Primer on Lambda Calculus


The fundamental concept in lambda calculus is the notion if an expression. An expression is defined as

    \begin{equation*} <expression> = <name> | <function> | <application> \end{equation*}


A name, also called a variable, is an identifier which, in general, can be any of the letters a, b, c, \cdots z. For example, x.


An function is defined as

    \begin{equation*} <function> = \lambda <name> \cdot <expression> \end{equation*}

An example of a function is the following

    \begin{equation*}      \lambda x.x \end{equation*}

This expression defines the identity function. The name after the \lambda is the identifier or the argument of this function. The expression after the point (in this case a single x) is called the body of the function.

Functions can be applied to expressions.


An application is defined as

    \begin{equation*} <application> = <expression> @ <expression> \end{equation*}

An example of an application is the following

    \begin{equation*}      (\lambda x.x) @ y \end{equation*}

This is the identity function applied to y. Parenthesis are used for clarity in order to avoid ambiguity. Function applications are evaluated by substituting the value of the argument x (in this case y) in the body of the function definition, i.e.

    \begin{equation*}      (\lambda x.x) @ y = [y/x]x = y \end{equation*}

In this transformation the notation [y/x] is used to indicate that all occurrences of x are substituted by y in the expression to the right.

Order of Evaluation

An expression can be surrounded with parenthesis for clarity, that is, if E is an expression, (E) is the same expression. The only keywords used in the language are \lambda and the dot. In order to avoid cluttering expressions with parenthesis, the convention is that function application associates from the left.

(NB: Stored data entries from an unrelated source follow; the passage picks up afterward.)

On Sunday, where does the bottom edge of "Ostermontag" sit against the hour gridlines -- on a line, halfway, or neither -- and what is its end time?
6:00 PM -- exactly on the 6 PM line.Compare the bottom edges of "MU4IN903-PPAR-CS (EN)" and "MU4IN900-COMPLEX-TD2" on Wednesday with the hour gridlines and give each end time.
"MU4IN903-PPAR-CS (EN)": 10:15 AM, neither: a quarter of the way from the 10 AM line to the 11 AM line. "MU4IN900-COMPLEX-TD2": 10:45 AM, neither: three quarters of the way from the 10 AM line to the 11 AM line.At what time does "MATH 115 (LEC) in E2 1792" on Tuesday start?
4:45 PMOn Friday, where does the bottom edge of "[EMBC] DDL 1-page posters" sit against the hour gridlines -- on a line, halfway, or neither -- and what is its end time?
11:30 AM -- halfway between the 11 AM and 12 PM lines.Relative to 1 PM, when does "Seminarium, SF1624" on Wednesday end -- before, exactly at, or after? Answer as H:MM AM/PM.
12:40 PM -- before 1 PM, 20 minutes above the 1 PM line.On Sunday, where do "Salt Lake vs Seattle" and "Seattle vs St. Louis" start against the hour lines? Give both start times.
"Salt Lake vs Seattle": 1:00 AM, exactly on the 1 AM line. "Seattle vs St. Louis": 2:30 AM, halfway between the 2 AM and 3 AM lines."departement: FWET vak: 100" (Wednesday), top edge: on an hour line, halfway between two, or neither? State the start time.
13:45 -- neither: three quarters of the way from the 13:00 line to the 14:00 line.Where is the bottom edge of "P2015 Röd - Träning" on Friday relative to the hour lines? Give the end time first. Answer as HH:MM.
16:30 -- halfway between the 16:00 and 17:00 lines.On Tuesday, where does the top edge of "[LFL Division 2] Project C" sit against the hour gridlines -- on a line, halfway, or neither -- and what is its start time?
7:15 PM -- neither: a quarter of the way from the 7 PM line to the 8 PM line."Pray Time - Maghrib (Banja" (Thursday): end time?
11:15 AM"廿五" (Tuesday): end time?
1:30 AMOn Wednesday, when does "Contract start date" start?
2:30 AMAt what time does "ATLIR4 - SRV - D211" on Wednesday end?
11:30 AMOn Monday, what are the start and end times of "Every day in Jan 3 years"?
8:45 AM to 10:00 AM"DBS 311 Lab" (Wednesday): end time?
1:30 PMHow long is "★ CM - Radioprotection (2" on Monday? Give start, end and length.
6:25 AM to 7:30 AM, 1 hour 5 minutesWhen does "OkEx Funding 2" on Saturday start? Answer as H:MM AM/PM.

For example the expression

    \begin{equation*}      E_1 E_2 E_3 \cdots E_n \end{equation*}

is evaluated applying the expressions as follows

    \begin{equation*}      (\cdots ((E_1 E_2) E_3) \cdots E_n) \end{equation*}


In \lambda calculus all names are local to definitions. In the function \lambda x.x, x is bound since its occurrence in the body of the definition is preceded by \lambda x. A name not preceded by a \lambda is called a free variable. In the expression

    \begin{equation*}      (\lambda x.xy)  \end{equation*}

the variable x is bound and y is free. In the expression

    \begin{equation*}      (\lambda x.x)(\lambda y.yx)  \end{equation*}

The x in the body of the first expression from the left is bound to the first \lambda. The y in the body of the second expression is bound to the second \lambda and the x is free. It is very important to notice that the x in the second expression is totally independent of the x in the first expression.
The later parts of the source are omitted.